*** Exercise data ***

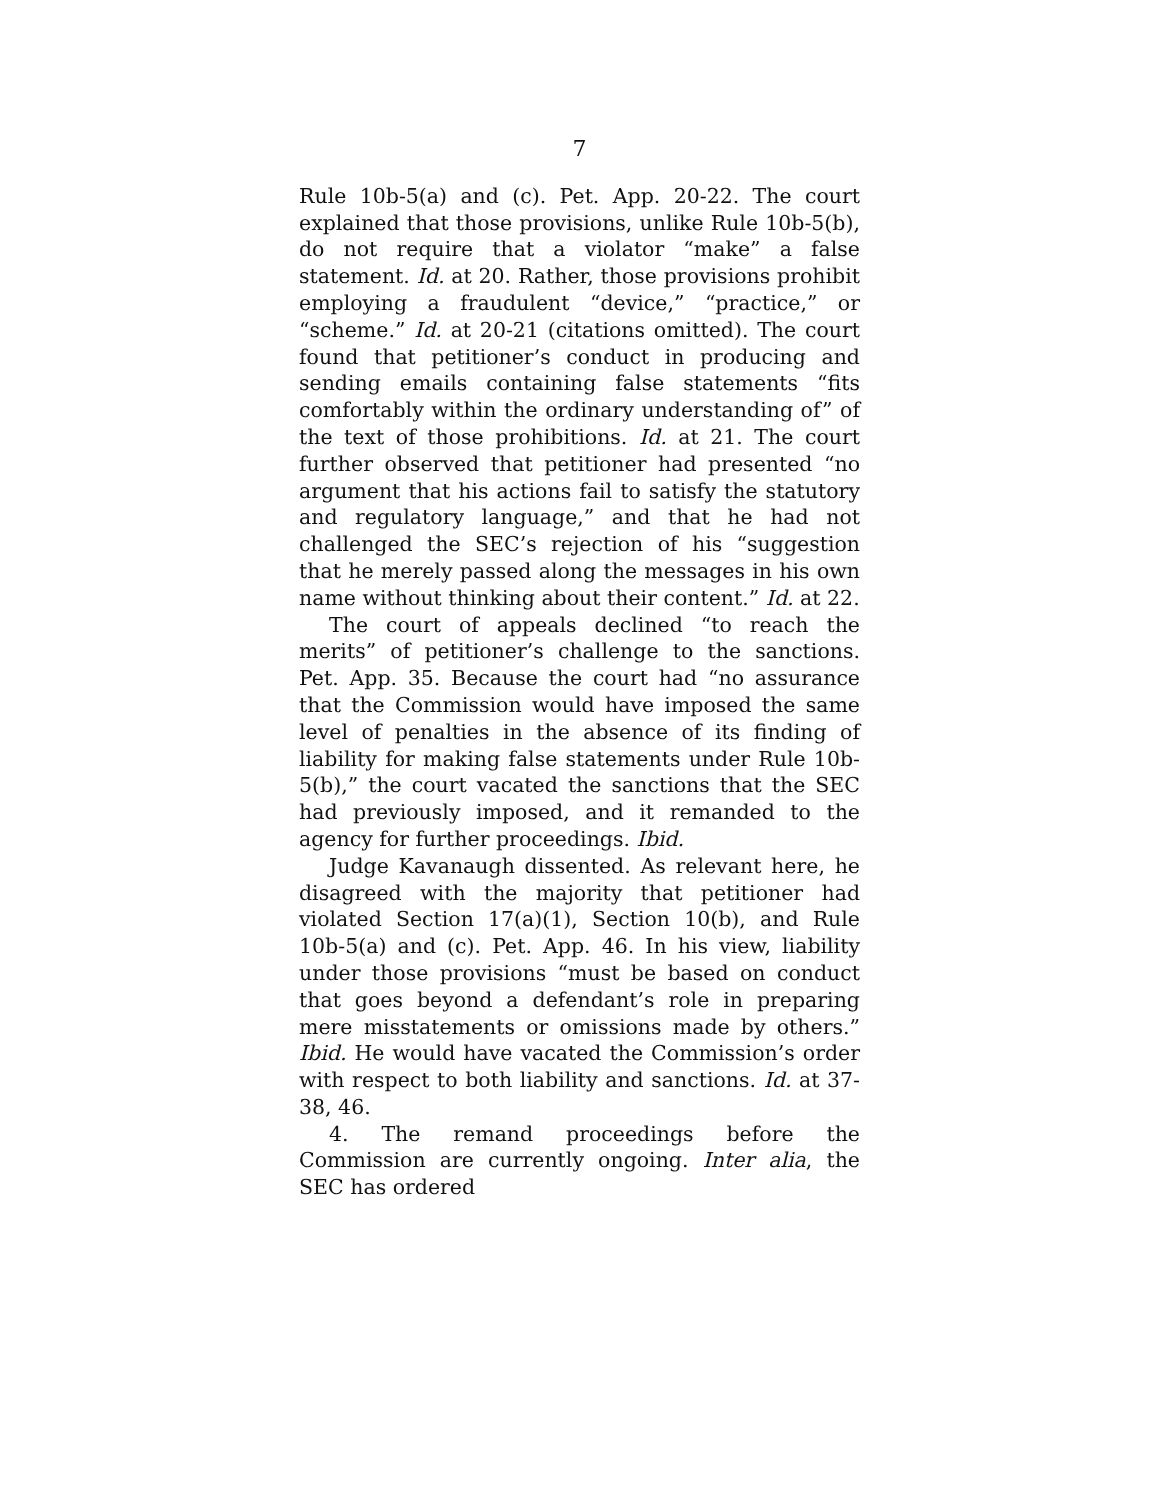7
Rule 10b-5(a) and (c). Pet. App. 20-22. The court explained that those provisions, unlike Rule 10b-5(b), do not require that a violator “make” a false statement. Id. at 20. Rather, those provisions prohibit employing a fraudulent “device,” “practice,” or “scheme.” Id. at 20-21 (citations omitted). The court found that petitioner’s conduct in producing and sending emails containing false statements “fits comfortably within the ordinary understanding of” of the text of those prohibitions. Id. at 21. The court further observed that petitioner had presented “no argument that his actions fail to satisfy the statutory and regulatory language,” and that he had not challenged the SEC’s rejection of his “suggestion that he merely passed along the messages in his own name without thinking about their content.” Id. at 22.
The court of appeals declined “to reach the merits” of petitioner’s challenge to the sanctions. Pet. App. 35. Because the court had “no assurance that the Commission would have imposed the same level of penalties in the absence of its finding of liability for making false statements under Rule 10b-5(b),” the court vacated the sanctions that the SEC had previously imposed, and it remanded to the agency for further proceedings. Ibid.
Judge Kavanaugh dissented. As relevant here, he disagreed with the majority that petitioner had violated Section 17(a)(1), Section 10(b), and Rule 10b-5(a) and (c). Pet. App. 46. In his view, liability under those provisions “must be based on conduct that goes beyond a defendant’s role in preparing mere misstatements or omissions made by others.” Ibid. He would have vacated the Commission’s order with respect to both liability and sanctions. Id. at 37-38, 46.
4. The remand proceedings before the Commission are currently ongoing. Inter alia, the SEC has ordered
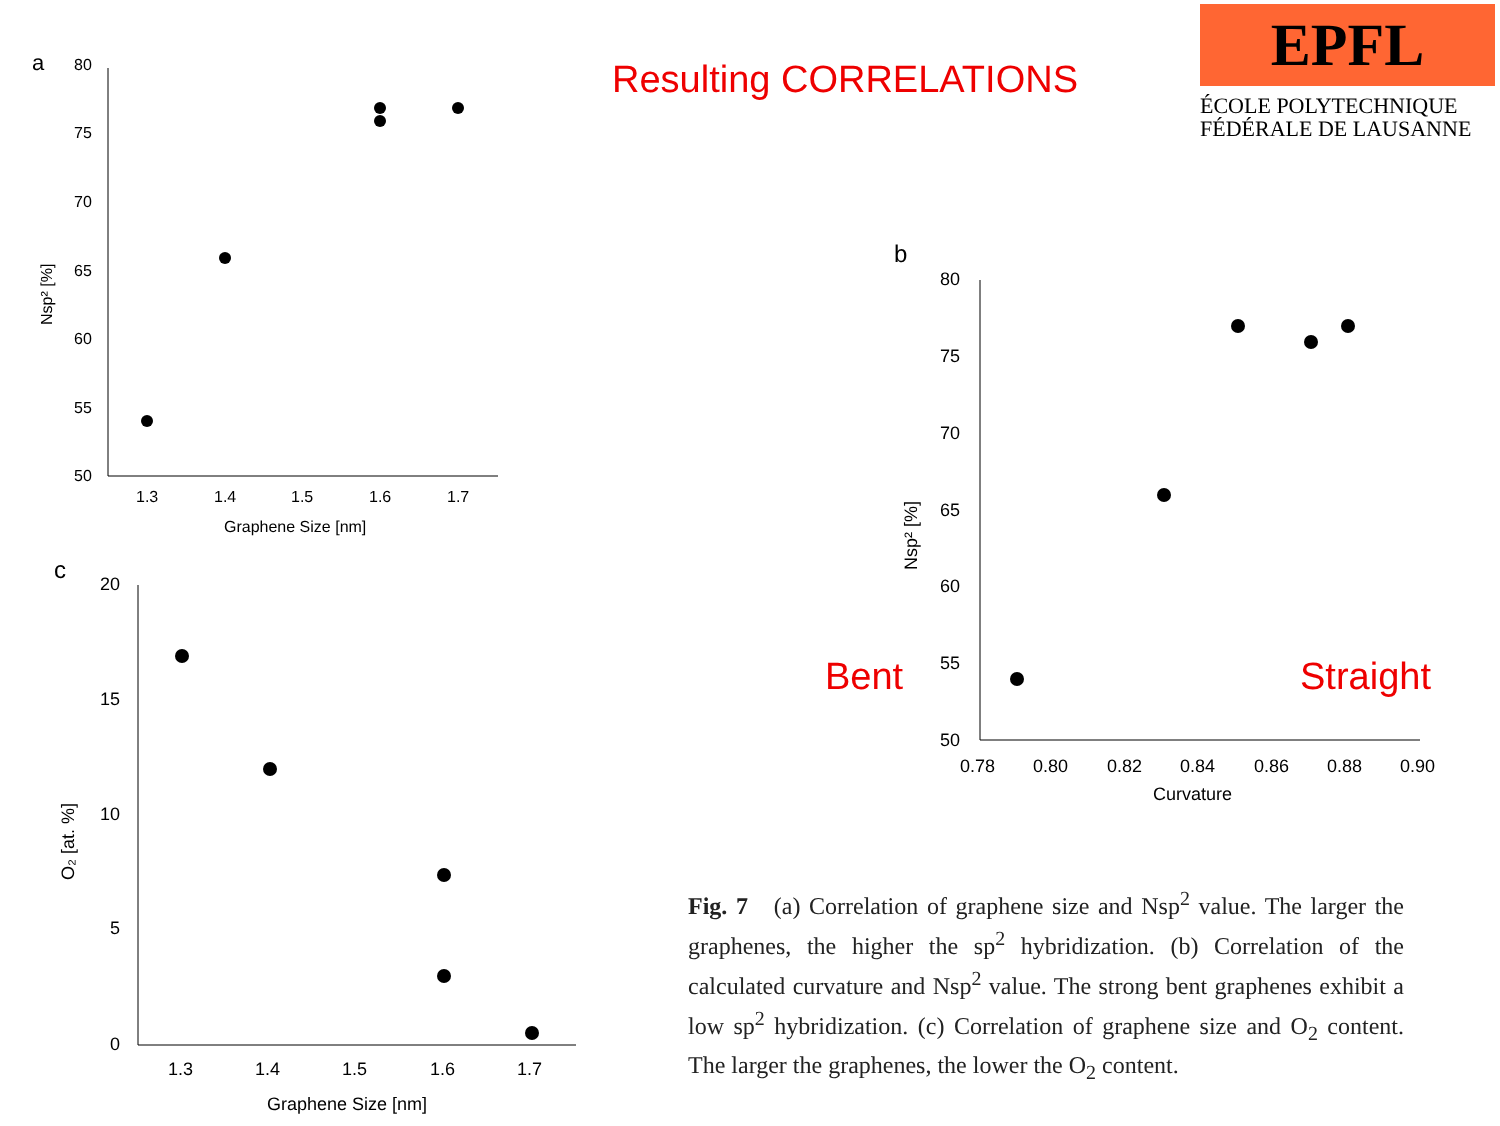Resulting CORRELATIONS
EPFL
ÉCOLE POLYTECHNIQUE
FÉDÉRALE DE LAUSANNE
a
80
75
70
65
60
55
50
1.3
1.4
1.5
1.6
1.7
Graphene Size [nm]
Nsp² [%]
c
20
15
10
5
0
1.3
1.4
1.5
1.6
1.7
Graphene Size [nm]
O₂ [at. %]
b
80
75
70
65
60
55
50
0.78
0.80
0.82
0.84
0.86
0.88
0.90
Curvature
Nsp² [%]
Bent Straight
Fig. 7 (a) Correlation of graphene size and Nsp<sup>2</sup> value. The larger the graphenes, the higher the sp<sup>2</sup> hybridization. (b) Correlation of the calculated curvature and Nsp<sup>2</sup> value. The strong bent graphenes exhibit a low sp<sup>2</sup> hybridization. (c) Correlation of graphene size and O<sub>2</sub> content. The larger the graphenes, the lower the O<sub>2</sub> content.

***

▶ **Problem to solve**: Where a record holds a picture, skip the picture and copy everything else exactly.

▶ **Solution to the exercise**:
7
Rule 10b-5(a) and (c). Pet. App. 20-22. The court explained that those provisions, unlike Rule 10b-5(b), do not require that a violator “make” a false statement. Id. at 20. Rather, those provisions prohibit employing a fraudulent “device,” “practice,” or “scheme.” Id. at 20-21 (citations omitted). The court found that petitioner’s conduct in producing and sending emails containing false statements “fits comfortably within the ordinary understanding of” of the text of those prohibitions. Id. at 21. The court further observed that petitioner had presented “no argument that his actions fail to satisfy the statutory and regulatory language,” and that he had not challenged the SEC’s rejection of his “suggestion that he merely passed along the messages in his own name without thinking about their content.” Id. at 22.
The court of appeals declined “to reach the merits” of petitioner’s challenge to the sanctions. Pet. App. 35. Because the court had “no assurance that the Commission would have imposed the same level of penalties in the absence of its finding of liability for making false statements under Rule 10b-5(b),” the court vacated the sanctions that the SEC had previously imposed, and it remanded to the agency for further proceedings. Ibid.
Judge Kavanaugh dissented. As relevant here, he disagreed with the majority that petitioner had violated Section 17(a)(1), Section 10(b), and Rule 10b-5(a) and (c). Pet. App. 46. In his view, liability under those provisions “must be based on conduct that goes beyond a defendant’s role in preparing mere misstatements or omissions made by others.” Ibid. He would have vacated the Commission’s order with respect to both liability and sanctions. Id. at 37-38, 46.
4. The remand proceedings before the Commission are currently ongoing. Inter alia, the SEC has ordered
Resulting CORRELATIONS
EPFL
ÉCOLE POLYTECHNIQUE
FÉDÉRALE DE LAUSANNE
a
80
75
70
65
60
55
50
1.3
1.4
1.5
1.6
1.7
Graphene Size [nm]
Nsp² [%]
c
20
15
10
5
0
1.3
1.4
1.5
1.6
1.7
Graphene Size [nm]
O₂ [at. %]
b
80
75
70
65
60
55
50
0.78
0.80
0.82
0.84
0.86
0.88
0.90
Curvature
Nsp² [%]
Bent Straight
Fig. 7 (a) Correlation of graphene size and Nsp<sup>2</sup> value. The larger the graphenes, the higher the sp<sup>2</sup> hybridization. (b) Correlation of the calculated curvature and Nsp<sup>2</sup> value. The strong bent graphenes exhibit a low sp<sup>2</sup> hybridization. (c) Correlation of graphene size and O<sub>2</sub> content. The larger the graphenes, the lower the O<sub>2</sub> content.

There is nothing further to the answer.